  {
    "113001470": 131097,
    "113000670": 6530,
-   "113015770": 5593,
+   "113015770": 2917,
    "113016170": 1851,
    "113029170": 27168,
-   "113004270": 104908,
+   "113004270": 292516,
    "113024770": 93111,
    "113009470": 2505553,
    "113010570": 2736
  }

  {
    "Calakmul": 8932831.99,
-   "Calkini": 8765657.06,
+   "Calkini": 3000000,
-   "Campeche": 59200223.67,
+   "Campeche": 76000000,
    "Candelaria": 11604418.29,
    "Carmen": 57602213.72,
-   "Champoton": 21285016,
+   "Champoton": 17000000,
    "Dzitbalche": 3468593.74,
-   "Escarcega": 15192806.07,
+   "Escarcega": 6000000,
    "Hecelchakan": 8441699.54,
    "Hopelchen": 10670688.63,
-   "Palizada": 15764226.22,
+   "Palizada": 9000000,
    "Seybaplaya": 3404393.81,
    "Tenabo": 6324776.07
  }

# # #

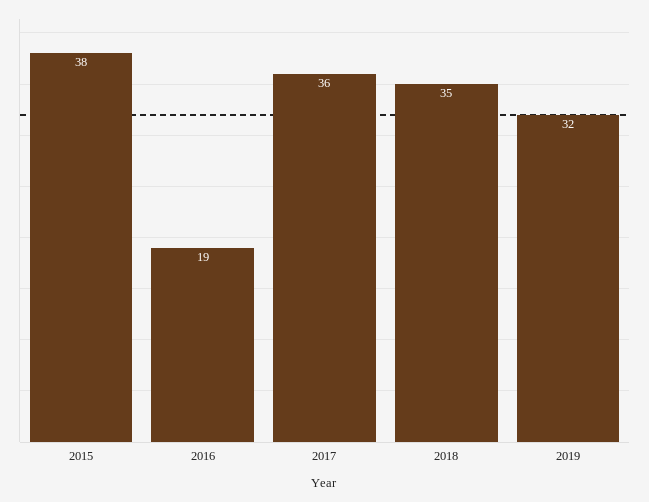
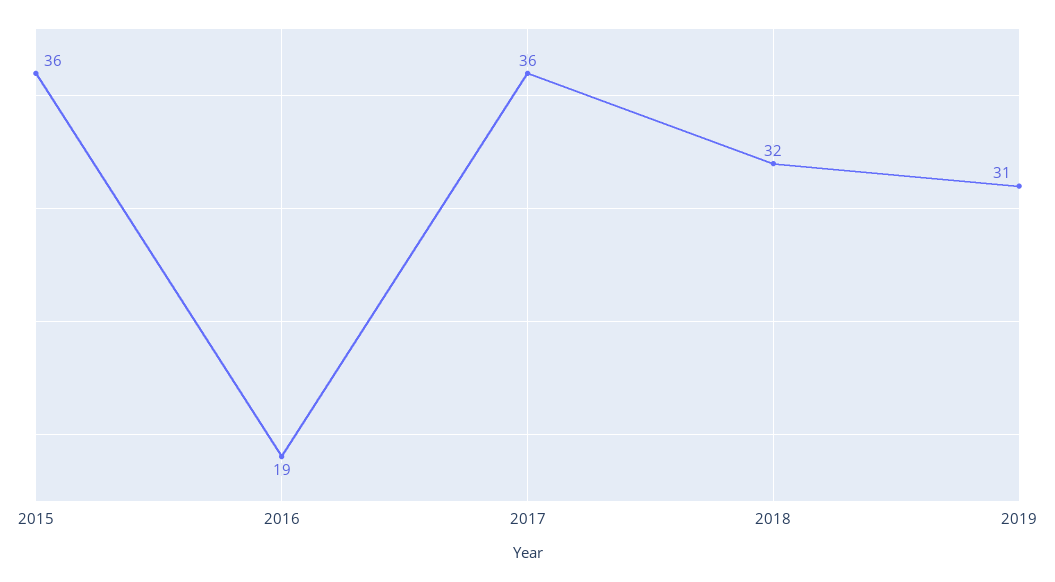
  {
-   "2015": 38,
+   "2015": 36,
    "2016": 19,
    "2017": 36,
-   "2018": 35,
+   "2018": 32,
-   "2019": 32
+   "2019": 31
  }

# # #

■ TO DO: For each line in the records that holds "Calkini", show that line as it stands.

■ WRITTEN REPLY:
-   "Calkini": 8765657.06,
+   "Calkini": 3000000,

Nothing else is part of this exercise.